Current and Future Resources
TRaC requires three technology platforms to help translate clinical ‘omics data from solid tumors into precision drugs that target the DSB response.
The Molecular Analytics Platform is the data integration hub for the entire TRaC program and the base for clinical bioinformatics, molecular dynamics simulations, structural modeling, and machine learning. This infrastructure will allow the team to identify mutational signatures in repair proteins, store and mine structural data, and generate dynamic protein structures to meet the drug discovery needs of the program.
The Target Discovery Platform consisting of three resource labs for precision mapping of altered DNA repair mechanisms in patient-derived cells will help to identify specific components of the damage response that could sustain therapeutic targeting. The Charbonneau Microscopy Facility uses imaging technologies to catalog repair pathway usage through sophisticated DNA repair assays.
The Yeast Genetics Facility enhances our ability to model repair behavior in the yeast model organism, an essential living test-tube for human repair processes. The TFL Flow Cytometry Core uses synthetic lethality screening technology to identify a molecular Achilles’ heel for major mutational signatures: repair proteins that could cause cell death when “deactivated” with a drug in a specific mutational background. These components, along with innovative gene editing methods, will allow the team to model repair processes a range of cell types, determine how repair mechanisms respond to mutations, and identify repair proteins that drive cell death in clinically relevant genetic backgrounds. The platform will be a major national resource for studying the fundamental processes governing DNA repair.

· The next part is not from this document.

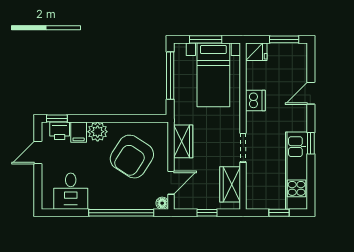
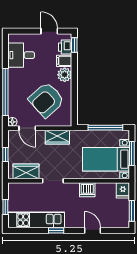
armchair: (132, 157) -> (46, 100), turned -75

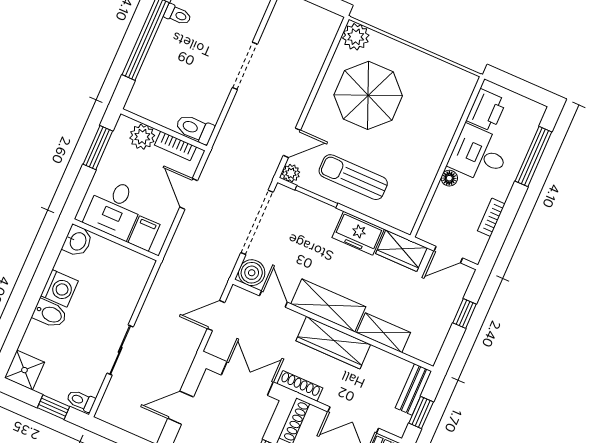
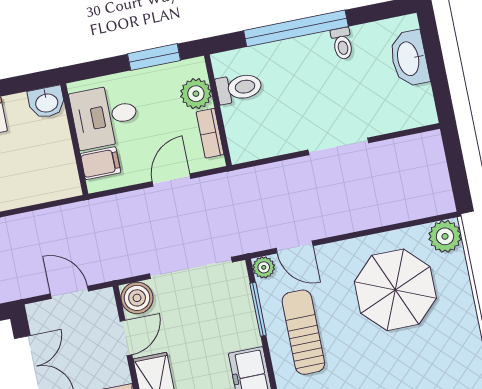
toilet: (195, 129) -> (239, 88), moved, turned 90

Finally, to support drug discovery, the TRaC program will establish Canada’s first Integrative Structure Biology Platform, comprised of three major facilities:
Drug design requires the high-resolution structures of repair processes, but no single technology can model protein structure and function at this scale. This platform will determine the structures of whole repair systems using data produced from cryo- electron microscopies, mass spectrometry and artificial intelligence. A combination of methods that overlap in the scales of organization can transform structural biology from a laborious undertaking into a streamlined activity that accurately models the structures of cellular complexes, with no size limit. Structures emerging from this platform will support the computational screening of massive collections of drug-like compounds, to generate “hits” that validate the drug targets and seed the development of new experimental therapeutics with our partners.